Apple seemed to break its habit on Monday morning, when Jobs trotted out benchmarks based upon what is considered to be an industry-standard benchmark, SPEC, administered by SPEC.org. Apple’s tests, a copy of which can be found in this PDF document, were performed under contract from Apple by Lionbridge Technologies’ VeriTest testing labs, an independent testing agency.
Tweaks apparently made to optimize Apple’s CPU
Although no benchmark is perfect, SPEC.org posts a list of submitted scores to its web site, and each list includes a detailed description of the system configuration. None of the Apple scores, however, have yet to appear.
As is often the case, Lionbridge appears to have performed the tests to the letter. Those letters, however, are very telling.
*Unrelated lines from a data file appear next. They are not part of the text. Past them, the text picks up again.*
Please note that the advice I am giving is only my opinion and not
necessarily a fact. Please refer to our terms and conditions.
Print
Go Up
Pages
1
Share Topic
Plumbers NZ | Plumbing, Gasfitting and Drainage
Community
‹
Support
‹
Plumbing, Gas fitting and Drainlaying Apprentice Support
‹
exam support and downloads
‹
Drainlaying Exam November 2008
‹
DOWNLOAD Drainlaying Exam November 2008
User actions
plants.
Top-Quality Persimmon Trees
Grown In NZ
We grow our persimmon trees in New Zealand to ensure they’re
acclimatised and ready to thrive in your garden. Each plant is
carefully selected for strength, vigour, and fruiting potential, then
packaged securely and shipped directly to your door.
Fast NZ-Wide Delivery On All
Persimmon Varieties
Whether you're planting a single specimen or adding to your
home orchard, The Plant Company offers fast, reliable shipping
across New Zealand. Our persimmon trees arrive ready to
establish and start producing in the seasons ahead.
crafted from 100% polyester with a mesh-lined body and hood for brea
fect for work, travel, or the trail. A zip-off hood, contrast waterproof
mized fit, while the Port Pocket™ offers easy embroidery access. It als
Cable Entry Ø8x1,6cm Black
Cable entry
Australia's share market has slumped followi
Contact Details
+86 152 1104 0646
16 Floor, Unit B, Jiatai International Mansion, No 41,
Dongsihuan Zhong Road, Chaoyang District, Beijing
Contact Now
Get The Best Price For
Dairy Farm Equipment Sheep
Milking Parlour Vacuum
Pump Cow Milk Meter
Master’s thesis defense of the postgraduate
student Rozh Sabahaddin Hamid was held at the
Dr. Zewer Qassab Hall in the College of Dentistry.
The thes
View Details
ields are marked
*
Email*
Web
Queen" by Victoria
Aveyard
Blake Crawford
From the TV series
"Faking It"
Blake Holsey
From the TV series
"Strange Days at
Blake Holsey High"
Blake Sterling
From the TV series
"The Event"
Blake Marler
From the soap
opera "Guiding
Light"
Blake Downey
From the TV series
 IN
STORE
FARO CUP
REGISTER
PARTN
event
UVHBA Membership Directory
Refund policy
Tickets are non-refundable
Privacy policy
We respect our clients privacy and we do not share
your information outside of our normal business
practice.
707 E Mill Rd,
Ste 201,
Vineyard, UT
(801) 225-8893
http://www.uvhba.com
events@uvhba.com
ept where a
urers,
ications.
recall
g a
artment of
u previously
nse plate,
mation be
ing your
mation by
In the system configuration for the G5 system, Apple appears to have asked Lionbridge to do quite a bit of tweaking. According to the section titled “Initial Power Mac G5 Configuration for all SPEC CPU2000 Testing,” the following steps were taken:
"Install the Computer Hardware Understanding Development kit ( CHUD ) version 3.0.0b19. This tool is designed to simplify performance studies of PowerPC Macintosh systems running Mac OS X by providing a set of tools for developers to analyze their applications. CHUD will be available for download after June 23, 2003 at http://developer.apple.com/tools/performance.
*Using the “Reggie” tool available from CHUD, modify CPU registers to enable memory Read By-pass. As Read requests are speculatively sent to the memory controller, this eliminates the need to wait for the snoop response required in a multiprocessor configuration thus reducing the time required for a read request.
*Used the command “hwprefetch -8” to enable the maximum of eight hardware pre-fetch streams and disable software-based pre-fetching.
*Installed a high performance, single threaded malloc library. This library implementation is geared for speed rather than memory efficiency and is single-threaded which makes it unsuitable for many uses. Special provisions are made for very small allocations (less than 4 bytes). This library is accessed through use of the -lstmalloc flag during program"
And it goes on…
For both the Dell Dimension 8300 and the Dell Precision 650, Apple/Veritest performed the multi-processor “Rate” benchmarks with hyperthreading DISABLED. They had hyperthreading ENABLED for the single-processor benchmarks, but DISABLED for the multi-processor benchmarks, despite the fact that hyperthreading would have improved the performance of the multi-processor “Rate” benchmarks, while having little or no effect on the single-processor benchmarks. In either case, this performance-enhancing feature of the Intel processors should not have been disabled.
Apple crippled the floating-point performance of the Pentium 4 by setting a compiler option incorrectly. Apple/Veritest enabled the GCC “-mfpmath=sse” option. A number of people have e-mailed me to say that this option causes GCC to use SSE1 and SSE2 instructions for floating-point, however this is an experimental feature and it actually DECREASES performance. They say that the regular x87 instructions are faster and should be used for floating-point, not SSE/SSE2.